Arsya dan Lidya pulang dari kantor bersama, setelah Arsya memasangkan seatbelt, Lidya memberikan sebuah kado kecil.
“Selamat ulang tahun, Arsya.”
Arsya menengok, tersenyum.
Lidya mengangguk agar Arsya menerima kadonya.
“Terima kasih, Bu. Bu Lidya selalu mengingat hari ulang tahun saya, tidak setahun pun dalam ingatan saya, Bu Lidya lupa dengan hari ulang tahun saya,” ucap Arsya. Ia mengambil kado, menatap kado dan penasaran apa isinya.
“Ya, tentu saja saya selalu ingat. Saya mau kamu buka kadonya, ya?” Lidya memasang seatbelt.
Arsya mengangguk dan membuka kadonya. Ia terdiam melihat jam tangan.
“Saya harap kamu suka.”
“Am, Bu, ini jam tangan mahal.” Arsya merasa tidak enak hati.
“Sudahlah, Arsya. Eh, apa kamu tidak suka?"
“Suka, Bu.”
“Syukur deh, kalau kamu suka.”
“Terlalu spesial, Bu Lidya.” Arsya masih ragu dan terus memandang jam tangan itu.
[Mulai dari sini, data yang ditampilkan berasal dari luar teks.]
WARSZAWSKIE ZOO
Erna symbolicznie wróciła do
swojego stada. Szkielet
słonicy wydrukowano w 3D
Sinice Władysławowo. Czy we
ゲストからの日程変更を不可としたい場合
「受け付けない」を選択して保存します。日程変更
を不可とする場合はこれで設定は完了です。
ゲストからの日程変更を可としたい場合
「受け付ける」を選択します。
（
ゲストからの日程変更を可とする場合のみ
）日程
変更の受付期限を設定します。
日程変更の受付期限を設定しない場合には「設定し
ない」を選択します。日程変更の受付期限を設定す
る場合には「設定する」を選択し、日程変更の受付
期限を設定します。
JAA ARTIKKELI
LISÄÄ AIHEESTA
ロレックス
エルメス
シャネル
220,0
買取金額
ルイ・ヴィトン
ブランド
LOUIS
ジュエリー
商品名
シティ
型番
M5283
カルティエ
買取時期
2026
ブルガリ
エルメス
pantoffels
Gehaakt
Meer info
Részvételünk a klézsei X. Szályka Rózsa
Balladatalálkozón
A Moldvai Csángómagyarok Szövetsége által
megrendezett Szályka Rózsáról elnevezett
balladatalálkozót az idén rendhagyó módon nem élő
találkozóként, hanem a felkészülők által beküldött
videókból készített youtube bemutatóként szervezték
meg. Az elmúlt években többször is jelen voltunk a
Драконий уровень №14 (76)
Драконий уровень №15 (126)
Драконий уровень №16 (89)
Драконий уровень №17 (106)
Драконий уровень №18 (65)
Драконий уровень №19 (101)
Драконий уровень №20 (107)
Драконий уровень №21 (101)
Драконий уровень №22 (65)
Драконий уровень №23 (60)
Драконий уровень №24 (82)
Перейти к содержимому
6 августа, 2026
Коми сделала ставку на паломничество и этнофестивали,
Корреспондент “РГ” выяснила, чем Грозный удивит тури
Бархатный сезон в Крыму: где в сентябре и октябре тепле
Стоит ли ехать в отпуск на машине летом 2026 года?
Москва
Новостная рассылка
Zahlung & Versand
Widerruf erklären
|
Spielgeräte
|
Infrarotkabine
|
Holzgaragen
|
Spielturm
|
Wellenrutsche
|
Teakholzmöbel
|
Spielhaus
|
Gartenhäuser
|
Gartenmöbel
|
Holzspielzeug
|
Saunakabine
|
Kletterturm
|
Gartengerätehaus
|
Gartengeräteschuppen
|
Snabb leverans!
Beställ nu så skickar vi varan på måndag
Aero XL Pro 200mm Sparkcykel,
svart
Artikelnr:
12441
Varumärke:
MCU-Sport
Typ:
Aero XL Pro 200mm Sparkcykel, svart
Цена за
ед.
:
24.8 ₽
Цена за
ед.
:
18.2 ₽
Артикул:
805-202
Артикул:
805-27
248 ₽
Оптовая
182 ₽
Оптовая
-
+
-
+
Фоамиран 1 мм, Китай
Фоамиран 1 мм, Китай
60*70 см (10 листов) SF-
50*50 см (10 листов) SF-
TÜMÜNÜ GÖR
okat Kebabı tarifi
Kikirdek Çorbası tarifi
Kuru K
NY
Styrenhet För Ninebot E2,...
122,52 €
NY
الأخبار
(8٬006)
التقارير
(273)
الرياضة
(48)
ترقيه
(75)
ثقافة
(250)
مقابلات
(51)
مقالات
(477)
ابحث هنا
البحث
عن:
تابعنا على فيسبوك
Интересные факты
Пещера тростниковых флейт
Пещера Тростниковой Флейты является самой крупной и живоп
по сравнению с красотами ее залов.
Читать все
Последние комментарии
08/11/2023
“Ini hari ulang tahunmu, hari spesial kamu. Sudah, jangan merasa ragu-ragu begitu, terima, ya?”
Arysa tertawa.
Lidya kemudian mengajak Arsya ke restaurant Korea untuk makan bersama merayakan ulang tahunnya. Sesampainya di restauran, Arsya disuguhkan makanan yang lezat, mereka menyantap dan menikmati makan malam. Saat mereka sedang menyantap makanan penutup, Lidya mulai mengatakan sesuatu.
Wanita itu menatap laki-laki yang sudah berusia 20 tahun. “Arsya.”
Arsya menatap Lidya. “Ya, Bu?”
“Saya suka tempat ini karena ini ruang seperti ini, menjaga privasi, jadi tidak ada yang lihat kita."
Arsya mengangguk tersenyum.
“Selain itu, sebenarnya, ada hal penting yang akan saya bicarakan sama kamu.”
“Iya, Bu Lidya?”
Lidya mengambil napas dalam. “Saya sudah mengenalmu, selama dua puluh tahun ini, saya sangat menyukai kepribadianmu, kamu jujur, pekerja keras, tekun, sabar, bertanggung jawab.”
Arsya tertegun dan tersenyum tipis.
“Setelah lima tahun kepergian suami saya, saya pernah berhubungan dengan laki-laki, tetapi saya gagal dengan mereka, salah satu dari mereka hanya mengincar kekayaan, salah satunya dia terlalu menuntut.